All of the principals have retained their $116,000-plus salaries.

The district hired Karen Jones-Rodgers, an elementary principal in the Chester Upland School District, to head Bonsall. She worked in Camden's Freedom Academy Charter School in 2004 and 2005.

Lisa Thomas, a high school administrator in Philadelphia, was hired as principal at Wilson.

The vice principal at East Camden Middle, Shareef Daaliya, was promoted to principal there. And Susan Goyins, principal at the recently closed Lanning Square School in Parkside, will be principal at Sumner.

Joseph D. Carruth, whom the board terminated as principal of Dr. Charles E. Brimm Medical Arts High School six years ago, will return to the district Thursday, but not heading a school.

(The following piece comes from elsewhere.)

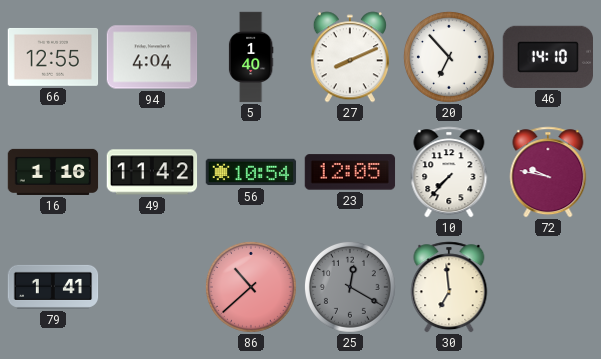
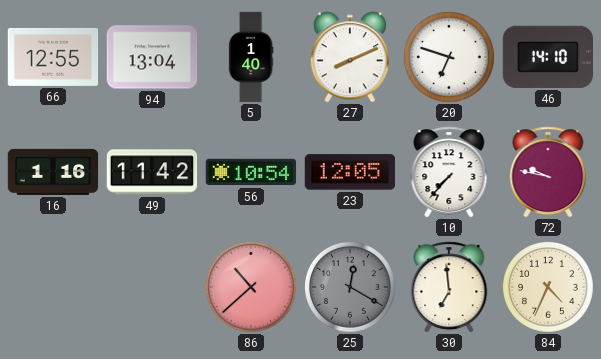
94: 4:04 -> 13:04
20: 6:53 -> 6:48
79: 1:41 -> none
84: none -> 4:34
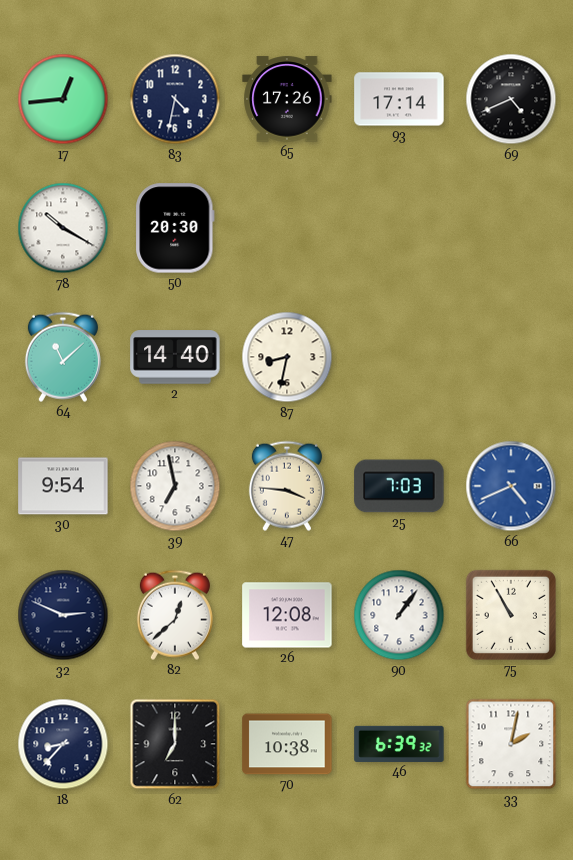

Carruth, 44, also has been named a principal on special assignment. He is to work with the district's safety and security department and will review bullying and intimidation guidelines, Mills said.

Carruth sued under the state's Conscientious Employee Protection Act, alleging that the district fired him for publicly reporting in 2005 that he was asked to tamper with students' state test scores. He was awarded an $860,000 settlement last year.

In March, an arbitrator ruled that the district should reinstate Carruth as a principal by July 1, but the school board voted to reinstate him for the school year beginning in September.